Task instructions ▸ For this exercise, retype the lines from the one that holds "middle pip: (190, 302)" through the one that holds "index mcp: (598, 454)" in the records below, both included, exactly and without pictures.

Available data ▸
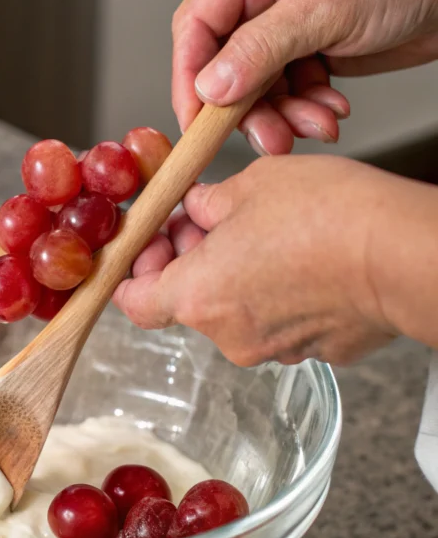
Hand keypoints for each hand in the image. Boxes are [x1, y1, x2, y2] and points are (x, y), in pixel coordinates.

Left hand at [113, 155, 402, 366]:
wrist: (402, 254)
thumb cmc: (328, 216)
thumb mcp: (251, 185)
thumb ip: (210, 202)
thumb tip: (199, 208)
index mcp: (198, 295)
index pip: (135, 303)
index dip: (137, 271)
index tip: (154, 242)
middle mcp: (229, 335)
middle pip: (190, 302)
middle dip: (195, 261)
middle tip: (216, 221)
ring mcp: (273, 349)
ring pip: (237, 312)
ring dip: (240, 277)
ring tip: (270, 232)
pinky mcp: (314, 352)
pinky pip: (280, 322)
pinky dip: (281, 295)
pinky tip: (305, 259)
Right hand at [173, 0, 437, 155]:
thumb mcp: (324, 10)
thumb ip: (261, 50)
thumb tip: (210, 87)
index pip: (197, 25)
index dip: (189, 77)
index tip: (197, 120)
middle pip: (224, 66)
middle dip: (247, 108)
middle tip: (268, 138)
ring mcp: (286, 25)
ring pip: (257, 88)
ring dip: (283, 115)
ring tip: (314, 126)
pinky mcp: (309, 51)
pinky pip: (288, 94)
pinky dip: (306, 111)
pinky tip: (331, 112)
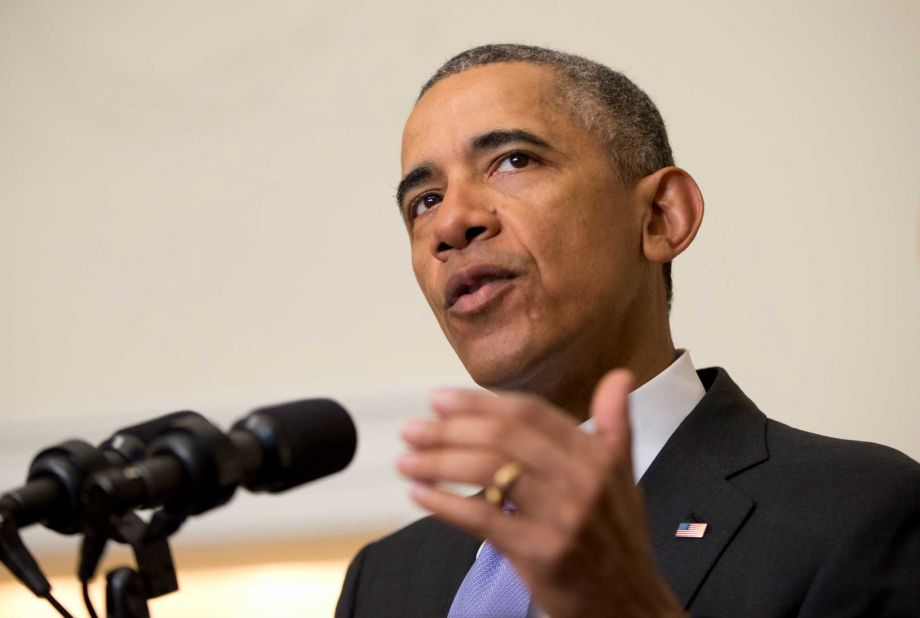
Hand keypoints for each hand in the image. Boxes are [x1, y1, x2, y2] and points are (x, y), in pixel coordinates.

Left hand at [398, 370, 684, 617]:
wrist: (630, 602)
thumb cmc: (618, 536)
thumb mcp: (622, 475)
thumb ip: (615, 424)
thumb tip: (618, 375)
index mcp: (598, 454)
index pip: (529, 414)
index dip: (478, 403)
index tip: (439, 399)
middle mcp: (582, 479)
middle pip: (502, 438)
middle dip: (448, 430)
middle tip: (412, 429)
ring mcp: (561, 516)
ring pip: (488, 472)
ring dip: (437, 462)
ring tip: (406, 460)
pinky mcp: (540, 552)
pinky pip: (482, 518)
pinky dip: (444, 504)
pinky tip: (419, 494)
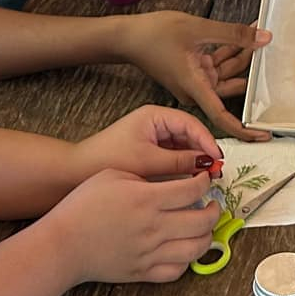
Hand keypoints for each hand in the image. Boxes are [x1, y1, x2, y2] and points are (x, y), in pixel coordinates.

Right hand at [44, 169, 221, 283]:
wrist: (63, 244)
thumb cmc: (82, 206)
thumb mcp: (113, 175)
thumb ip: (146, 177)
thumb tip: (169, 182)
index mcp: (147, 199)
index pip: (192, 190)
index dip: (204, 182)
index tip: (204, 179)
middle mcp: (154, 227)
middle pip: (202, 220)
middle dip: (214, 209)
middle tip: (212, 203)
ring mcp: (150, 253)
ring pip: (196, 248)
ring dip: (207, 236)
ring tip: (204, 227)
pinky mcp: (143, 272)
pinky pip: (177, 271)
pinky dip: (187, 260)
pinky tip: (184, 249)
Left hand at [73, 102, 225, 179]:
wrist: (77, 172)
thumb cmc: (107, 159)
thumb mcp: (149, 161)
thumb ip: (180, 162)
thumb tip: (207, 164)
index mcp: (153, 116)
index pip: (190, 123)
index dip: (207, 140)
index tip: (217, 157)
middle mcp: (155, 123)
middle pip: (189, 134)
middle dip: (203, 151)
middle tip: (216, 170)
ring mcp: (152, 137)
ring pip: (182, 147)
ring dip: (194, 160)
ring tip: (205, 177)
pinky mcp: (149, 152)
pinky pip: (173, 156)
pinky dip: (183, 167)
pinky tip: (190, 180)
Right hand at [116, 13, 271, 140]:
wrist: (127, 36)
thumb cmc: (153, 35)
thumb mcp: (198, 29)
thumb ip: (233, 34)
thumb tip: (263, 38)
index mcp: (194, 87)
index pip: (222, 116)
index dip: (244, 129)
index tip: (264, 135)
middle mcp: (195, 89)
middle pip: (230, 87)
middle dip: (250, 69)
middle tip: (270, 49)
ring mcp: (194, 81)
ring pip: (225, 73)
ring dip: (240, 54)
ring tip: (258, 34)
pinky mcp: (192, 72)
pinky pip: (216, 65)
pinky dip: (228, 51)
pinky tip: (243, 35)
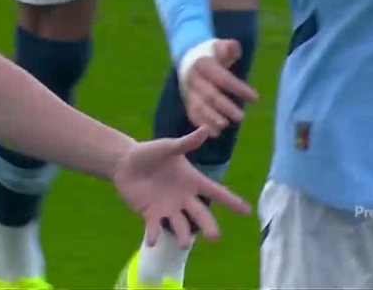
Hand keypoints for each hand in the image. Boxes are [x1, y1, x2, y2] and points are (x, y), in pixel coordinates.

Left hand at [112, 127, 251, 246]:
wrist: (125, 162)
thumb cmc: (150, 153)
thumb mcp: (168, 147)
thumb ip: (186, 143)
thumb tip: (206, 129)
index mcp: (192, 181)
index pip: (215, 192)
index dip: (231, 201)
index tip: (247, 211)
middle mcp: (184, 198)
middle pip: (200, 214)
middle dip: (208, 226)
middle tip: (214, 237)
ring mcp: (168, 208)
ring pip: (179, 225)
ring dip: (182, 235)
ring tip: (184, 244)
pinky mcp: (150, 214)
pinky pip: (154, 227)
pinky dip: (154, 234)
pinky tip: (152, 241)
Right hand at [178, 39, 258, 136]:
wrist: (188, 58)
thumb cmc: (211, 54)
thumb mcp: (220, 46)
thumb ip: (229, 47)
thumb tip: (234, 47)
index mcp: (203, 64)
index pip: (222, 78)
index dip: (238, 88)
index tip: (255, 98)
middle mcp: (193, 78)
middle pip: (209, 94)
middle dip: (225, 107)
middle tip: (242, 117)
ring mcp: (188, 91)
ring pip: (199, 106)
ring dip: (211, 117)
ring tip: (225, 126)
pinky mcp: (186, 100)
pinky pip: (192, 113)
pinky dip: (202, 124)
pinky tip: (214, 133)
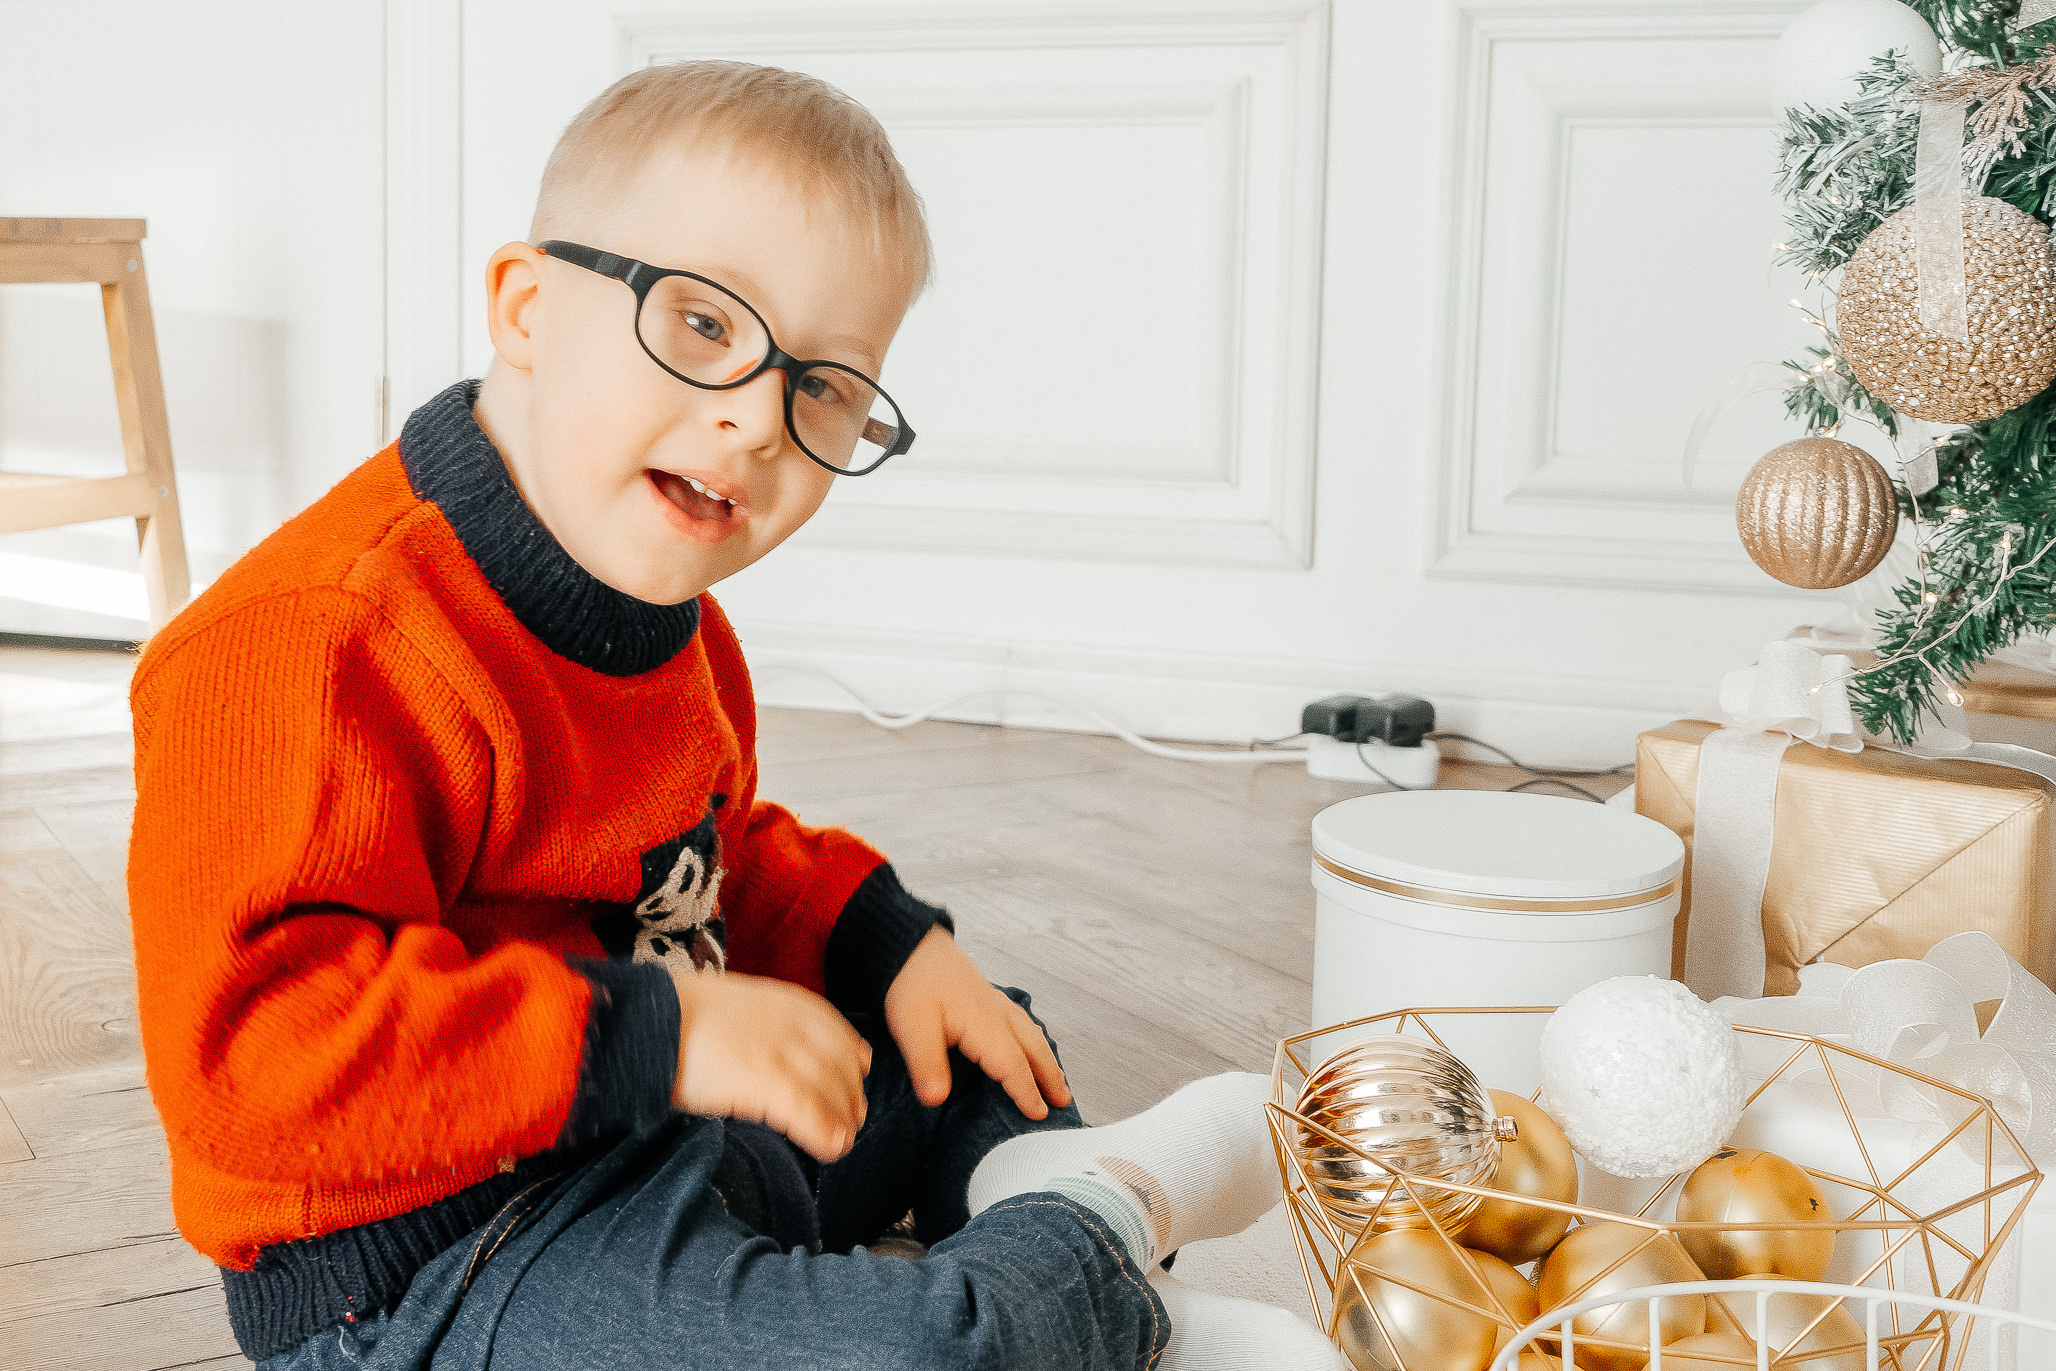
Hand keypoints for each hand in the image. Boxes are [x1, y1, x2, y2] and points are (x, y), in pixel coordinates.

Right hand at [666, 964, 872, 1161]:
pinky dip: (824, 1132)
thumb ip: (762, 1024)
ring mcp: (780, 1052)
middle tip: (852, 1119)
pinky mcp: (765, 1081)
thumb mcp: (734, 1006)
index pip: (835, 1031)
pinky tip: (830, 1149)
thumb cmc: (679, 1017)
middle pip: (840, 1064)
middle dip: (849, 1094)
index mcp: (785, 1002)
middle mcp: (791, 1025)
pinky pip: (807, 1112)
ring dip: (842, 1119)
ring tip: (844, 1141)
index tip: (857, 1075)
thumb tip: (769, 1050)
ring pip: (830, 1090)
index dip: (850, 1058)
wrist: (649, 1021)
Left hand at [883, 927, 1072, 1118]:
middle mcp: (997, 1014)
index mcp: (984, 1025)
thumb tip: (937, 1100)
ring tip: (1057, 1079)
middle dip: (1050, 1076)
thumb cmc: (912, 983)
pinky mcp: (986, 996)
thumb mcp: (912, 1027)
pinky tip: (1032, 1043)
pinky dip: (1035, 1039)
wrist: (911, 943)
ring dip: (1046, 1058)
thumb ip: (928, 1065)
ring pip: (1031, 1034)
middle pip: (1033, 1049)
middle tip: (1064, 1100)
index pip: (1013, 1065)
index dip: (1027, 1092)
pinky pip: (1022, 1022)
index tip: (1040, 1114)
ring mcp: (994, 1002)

Response to this exercise ▸
middle pip: (190, 302)
middle dip: (195, 261)
middle tip: (216, 221)
ring mcp: (273, 349)
ring pip: (237, 312)
ring dip: (240, 277)
ring tip: (270, 232)
pinky mcp: (314, 352)
pinky pip: (280, 322)
pinky dip: (281, 295)
pinky tip: (305, 259)
Right hand at [173, 0, 437, 155]:
thumb mcp: (324, 10)
thumb ip: (261, 50)
thumb tip: (210, 87)
index pip: (197, 25)
index dip: (189, 77)
index tip: (197, 120)
middle pip: (224, 66)
middle dip: (247, 108)
middle tip: (268, 138)
ring mcp: (286, 25)
ring pip: (257, 88)
ring dip: (283, 115)
ring tip: (314, 126)
pinky mcp: (309, 51)
pinky pip: (288, 94)
pinky dip: (306, 111)
pinky tip: (331, 112)
Hand keypoints for each hand in the image. Boxes are [x1, y1, x2, y2] and points are (x, y), in pixel coordinates.

Left hand at [398, 370, 684, 617]:
wrist: (630, 602)
thumb cmc: (618, 536)
thumb mcp: (622, 475)
thumb ip: (615, 424)
thumb tip: (618, 375)
index mcp: (598, 454)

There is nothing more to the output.